═════ Dataset records

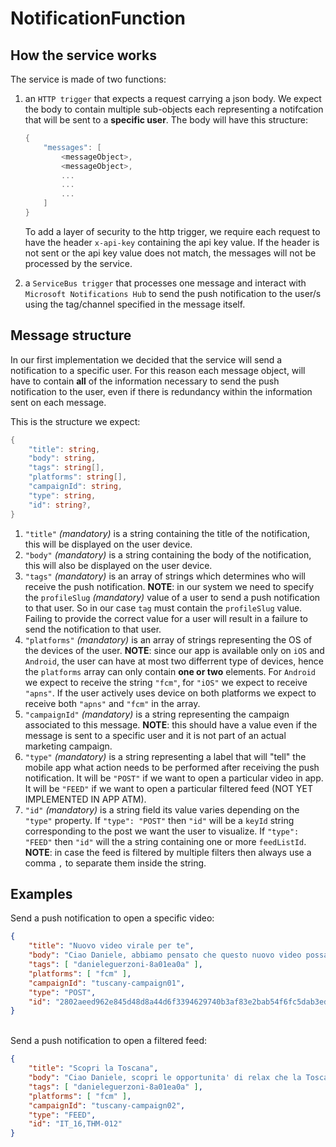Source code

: # NotificationFunction

## How the service works
The service is made of two functions:
1. an `HTTP trigger` that expects a request carrying a json body. We expect the body to contain multiple sub-objects each representing a notifcation that will be sent to a **specific user**. The body will have this structure:
    ```csharp
    {
        "messages": [
            <messageObject>,
            <messageObject>,
            ...
            ...
            ...
        ]
    }
    ```
    To add a layer of security to the http trigger, we require each request to have the header `x-api-key` containing the api key value. If the header is not sent or the api key value does not match, the messages will not be processed by the service.
    
2. a `ServiceBus trigger` that processes one message and interact with `Microsoft Notifications Hub` to send the push notification to the user/s using the tag/channel specified in the message itself.

## Message structure

In our first implementation we decided that the service will send a notification to a specific user. For this reason each message object, will have to contain **all** of the information necessary to send the push notification to the user, even if there is redundancy within the information sent on each message.

This is the structure we expect:
```csharp
{
    "title": string,
    "body": string,
    "tags": string[],
    "platforms": string[],
    "campaignId": string,
    "type": string,
    "id": string?,
}
```
1. `"title"` *(mandatory)* is a string containing the title of the notification, this will be displayed on the user device.
2. `"body"` *(mandatory)* is a string containing the body of the notification, this will also be displayed on the user device.
3. `"tags"` *(mandatory)* is an array of strings which determines who will receive the push notification. **NOTE**: in our system we need to specify the `profileSlug` *(mandatory)* value of a user to send a push notification to that user. So in our case `tag` must contain the `profileSlug` value. Failing to provide the correct value for a user will result in a failure to send the notification to that user.
4. `"platforms"` *(mandatory)* is an array of strings representing the OS of the devices of the user. **NOTE**: since our app is available only on `iOS` and `Android`, the user can have at most two differrent type of devices, hence the `platforms` array can only contain **one or two** elements. 
For `Android` we expect to receive the string `"fcm"`, for `"iOS"` we expect to receive `"apns"`. If the user actively uses device on both platforms we expect to receive both `"apns"` and `"fcm"` in the array.
5. `"campaignId"` *(mandatory)* is a string representing the campaign associated to this message. **NOTE**: this should have a value even if the message is sent to a specific user and it is not part of an actual marketing campaign.
6. `"type"` *(mandatory)* is a string representing a label that will "tell" the mobile app what action needs to be performed after receiving the push notification. It will be `"POST"` if we want to open a particular video in app. It will be `"FEED"` if we want to open a particular filtered feed (NOT YET IMPLEMENTED IN APP ATM).
7. `"id"` *(mandatory)* is a string field its value varies depending on the `"type"` property. If `"type": "POST"` then `"id"` will be a `keyId` string corresponding to the post we want the user to visualize. If `"type": "FEED"` then `"id"` will the a string containing one or more `feedListId`. **NOTE**: in case the feed is filtered by multiple filters then always use a comma `,` to separate them inside the string. 

## Examples
Send a push notification to open a specific video:
```json
{
    "title": "Nuovo video virale per te",
    "body": "Ciao Daniele, abbiamo pensato che questo nuovo video possa piacerti: scopri anche tu le terme di Saturnia",
    "tags": [ "danieleguerzoni-8a01ea0a" ],
    "platforms": [ "fcm" ],
    "campaignId": "tuscany-campaign01",
    "type": "POST",
    "id": "2802aeed962e845d48d8a44d6f3394629740b3af83e2bab54f6fc5dab3edf3f0"
}
```
\
Send a push notification to open a filtered feed:
```json
{
    "title": "Scopri la Toscana",
    "body": "Ciao Daniele, scopri le opportunita' di relax che la Toscana ha da offrirti",
    "tags": [ "danieleguerzoni-8a01ea0a" ],
    "platforms": [ "fcm" ],
    "campaignId": "tuscany-campaign02",
    "type": "FEED",
    "id": "IT_16,THM-012"
}
```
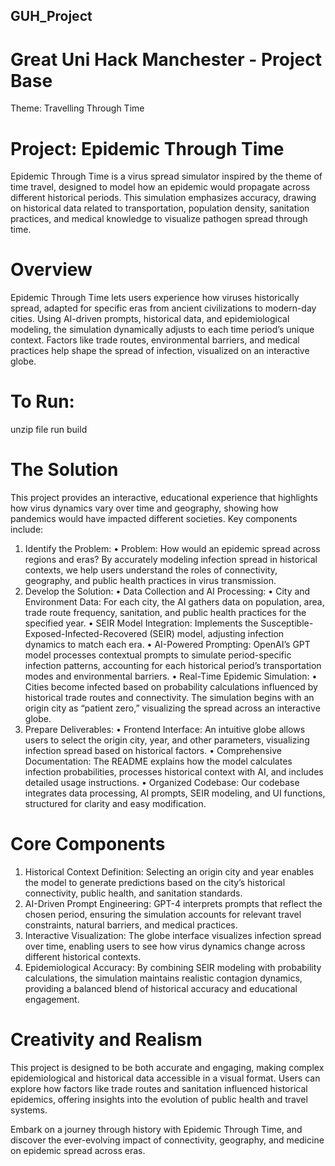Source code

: ## GUH_Project

# Great Uni Hack Manchester - Project Base

Theme: Travelling Through Time

# Project: Epidemic Through Time

Epidemic Through Time is a virus spread simulator inspired by the theme of time travel, designed to model how an epidemic would propagate across different historical periods. This simulation emphasizes accuracy, drawing on historical data related to transportation, population density, sanitation practices, and medical knowledge to visualize pathogen spread through time.

# Overview

Epidemic Through Time lets users experience how viruses historically spread, adapted for specific eras from ancient civilizations to modern-day cities. Using AI-driven prompts, historical data, and epidemiological modeling, the simulation dynamically adjusts to each time period’s unique context. Factors like trade routes, environmental barriers, and medical practices help shape the spread of infection, visualized on an interactive globe.

# To Run:
unzip file
run build


# The Solution

This project provides an interactive, educational experience that highlights how virus dynamics vary over time and geography, showing how pandemics would have impacted different societies. Key components include:
1.	Identify the Problem:
•	Problem: How would an epidemic spread across regions and eras? By accurately modeling infection spread in historical contexts, we help users understand the roles of connectivity, geography, and public health practices in virus transmission.
2.	Develop the Solution:
•	Data Collection and AI Processing:
•	City and Environment Data: For each city, the AI gathers data on population, area, trade route frequency, sanitation, and public health practices for the specified year.
•	SEIR Model Integration: Implements the Susceptible-Exposed-Infected-Recovered (SEIR) model, adjusting infection dynamics to match each era.
•	AI-Powered Prompting: OpenAI’s GPT model processes contextual prompts to simulate period-specific infection patterns, accounting for each historical period’s transportation modes and environmental barriers.
•	Real-Time Epidemic Simulation:
•	Cities become infected based on probability calculations influenced by historical trade routes and connectivity. The simulation begins with an origin city as “patient zero,” visualizing the spread across an interactive globe.
3.	Prepare Deliverables:
•	Frontend Interface: An intuitive globe allows users to select the origin city, year, and other parameters, visualizing infection spread based on historical factors.
•	Comprehensive Documentation: The README explains how the model calculates infection probabilities, processes historical context with AI, and includes detailed usage instructions.
•	Organized Codebase: Our codebase integrates data processing, AI prompts, SEIR modeling, and UI functions, structured for clarity and easy modification.

# Core Components

1.	Historical Context Definition: Selecting an origin city and year enables the model to generate predictions based on the city’s historical connectivity, public health, and sanitation standards.
2.	AI-Driven Prompt Engineering: GPT-4 interprets prompts that reflect the chosen period, ensuring the simulation accounts for relevant travel constraints, natural barriers, and medical practices.
3.	Interactive Visualization: The globe interface visualizes infection spread over time, enabling users to see how virus dynamics change across different historical contexts.
4.	Epidemiological Accuracy: By combining SEIR modeling with probability calculations, the simulation maintains realistic contagion dynamics, providing a balanced blend of historical accuracy and educational engagement.

# Creativity and Realism

This project is designed to be both accurate and engaging, making complex epidemiological and historical data accessible in a visual format. Users can explore how factors like trade routes and sanitation influenced historical epidemics, offering insights into the evolution of public health and travel systems.

Embark on a journey through history with Epidemic Through Time, and discover the ever-evolving impact of connectivity, geography, and medicine on epidemic spread across eras.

══════════

Prompt
Copy out every line above, word for word, minus images.

Solved problem
Source code

: # NotificationFunction

## How the service works
The service is made of two functions:
1. an `HTTP trigger` that expects a request carrying a json body. We expect the body to contain multiple sub-objects each representing a notifcation that will be sent to a **specific user**. The body will have this structure:
    ```csharp
    {
        "messages": [
            <messageObject>,
            <messageObject>,
            ...
            ...
            ...
        ]
    }
    ```
    To add a layer of security to the http trigger, we require each request to have the header `x-api-key` containing the api key value. If the header is not sent or the api key value does not match, the messages will not be processed by the service.
    
2. a `ServiceBus trigger` that processes one message and interact with `Microsoft Notifications Hub` to send the push notification to the user/s using the tag/channel specified in the message itself.

## Message structure

In our first implementation we decided that the service will send a notification to a specific user. For this reason each message object, will have to contain **all** of the information necessary to send the push notification to the user, even if there is redundancy within the information sent on each message.

This is the structure we expect:
```csharp
{
    "title": string,
    "body": string,
    "tags": string[],
    "platforms": string[],
    "campaignId": string,
    "type": string,
    "id": string?,
}
```
1. `"title"` *(mandatory)* is a string containing the title of the notification, this will be displayed on the user device.
2. `"body"` *(mandatory)* is a string containing the body of the notification, this will also be displayed on the user device.
3. `"tags"` *(mandatory)* is an array of strings which determines who will receive the push notification. **NOTE**: in our system we need to specify the `profileSlug` *(mandatory)* value of a user to send a push notification to that user. So in our case `tag` must contain the `profileSlug` value. Failing to provide the correct value for a user will result in a failure to send the notification to that user.
4. `"platforms"` *(mandatory)* is an array of strings representing the OS of the devices of the user. **NOTE**: since our app is available only on `iOS` and `Android`, the user can have at most two differrent type of devices, hence the `platforms` array can only contain **one or two** elements. 
For `Android` we expect to receive the string `"fcm"`, for `"iOS"` we expect to receive `"apns"`. If the user actively uses device on both platforms we expect to receive both `"apns"` and `"fcm"` in the array.
5. `"campaignId"` *(mandatory)* is a string representing the campaign associated to this message. **NOTE**: this should have a value even if the message is sent to a specific user and it is not part of an actual marketing campaign.
6. `"type"` *(mandatory)* is a string representing a label that will "tell" the mobile app what action needs to be performed after receiving the push notification. It will be `"POST"` if we want to open a particular video in app. It will be `"FEED"` if we want to open a particular filtered feed (NOT YET IMPLEMENTED IN APP ATM).
7. `"id"` *(mandatory)* is a string field its value varies depending on the `"type"` property. If `"type": "POST"` then `"id"` will be a `keyId` string corresponding to the post we want the user to visualize. If `"type": "FEED"` then `"id"` will the a string containing one or more `feedListId`. **NOTE**: in case the feed is filtered by multiple filters then always use a comma `,` to separate them inside the string. 

## Examples
Send a push notification to open a specific video:
```json
{
    "title": "Nuovo video virale per te",
    "body": "Ciao Daniele, abbiamo pensato che questo nuovo video possa piacerti: scopri anche tu le terme di Saturnia",
    "tags": [ "danieleguerzoni-8a01ea0a" ],
    "platforms": [ "fcm" ],
    "campaignId": "tuscany-campaign01",
    "type": "POST",
    "id": "2802aeed962e845d48d8a44d6f3394629740b3af83e2bab54f6fc5dab3edf3f0"
}
```
\
Send a push notification to open a filtered feed:
```json
{
    "title": "Scopri la Toscana",
    "body": "Ciao Daniele, scopri le opportunita' di relax che la Toscana ha da offrirti",
    "tags": [ "danieleguerzoni-8a01ea0a" ],
    "platforms": [ "fcm" ],
    "campaignId": "tuscany-campaign02",
    "type": "FEED",
    "id": "IT_16,THM-012"
}
```
Source code

: ## GUH_Project

# Great Uni Hack Manchester - Project Base

Theme: Travelling Through Time

# Project: Epidemic Through Time

Epidemic Through Time is a virus spread simulator inspired by the theme of time travel, designed to model how an epidemic would propagate across different historical periods. This simulation emphasizes accuracy, drawing on historical data related to transportation, population density, sanitation practices, and medical knowledge to visualize pathogen spread through time.

# Overview

Epidemic Through Time lets users experience how viruses historically spread, adapted for specific eras from ancient civilizations to modern-day cities. Using AI-driven prompts, historical data, and epidemiological modeling, the simulation dynamically adjusts to each time period’s unique context. Factors like trade routes, environmental barriers, and medical practices help shape the spread of infection, visualized on an interactive globe.

# To Run:
unzip file
run build


# The Solution

This project provides an interactive, educational experience that highlights how virus dynamics vary over time and geography, showing how pandemics would have impacted different societies. Key components include:
1.	Identify the Problem:
•	Problem: How would an epidemic spread across regions and eras? By accurately modeling infection spread in historical contexts, we help users understand the roles of connectivity, geography, and public health practices in virus transmission.
2.	Develop the Solution:
•	Data Collection and AI Processing:
•	City and Environment Data: For each city, the AI gathers data on population, area, trade route frequency, sanitation, and public health practices for the specified year.
•	SEIR Model Integration: Implements the Susceptible-Exposed-Infected-Recovered (SEIR) model, adjusting infection dynamics to match each era.
•	AI-Powered Prompting: OpenAI’s GPT model processes contextual prompts to simulate period-specific infection patterns, accounting for each historical period’s transportation modes and environmental barriers.
•	Real-Time Epidemic Simulation:
•	Cities become infected based on probability calculations influenced by historical trade routes and connectivity. The simulation begins with an origin city as “patient zero,” visualizing the spread across an interactive globe.
3.	Prepare Deliverables:
•	Frontend Interface: An intuitive globe allows users to select the origin city, year, and other parameters, visualizing infection spread based on historical factors.
•	Comprehensive Documentation: The README explains how the model calculates infection probabilities, processes historical context with AI, and includes detailed usage instructions.
•	Organized Codebase: Our codebase integrates data processing, AI prompts, SEIR modeling, and UI functions, structured for clarity and easy modification.

# Core Components

1.	Historical Context Definition: Selecting an origin city and year enables the model to generate predictions based on the city’s historical connectivity, public health, and sanitation standards.
2.	AI-Driven Prompt Engineering: GPT-4 interprets prompts that reflect the chosen period, ensuring the simulation accounts for relevant travel constraints, natural barriers, and medical practices.
3.	Interactive Visualization: The globe interface visualizes infection spread over time, enabling users to see how virus dynamics change across different historical contexts.
4.	Epidemiological Accuracy: By combining SEIR modeling with probability calculations, the simulation maintains realistic contagion dynamics, providing a balanced blend of historical accuracy and educational engagement.

# Creativity and Realism

This project is designed to be both accurate and engaging, making complex epidemiological and historical data accessible in a visual format. Users can explore how factors like trade routes and sanitation influenced historical epidemics, offering insights into the evolution of public health and travel systems.

Embark on a journey through history with Epidemic Through Time, and discover the ever-evolving impact of connectivity, geography, and medicine on epidemic spread across eras.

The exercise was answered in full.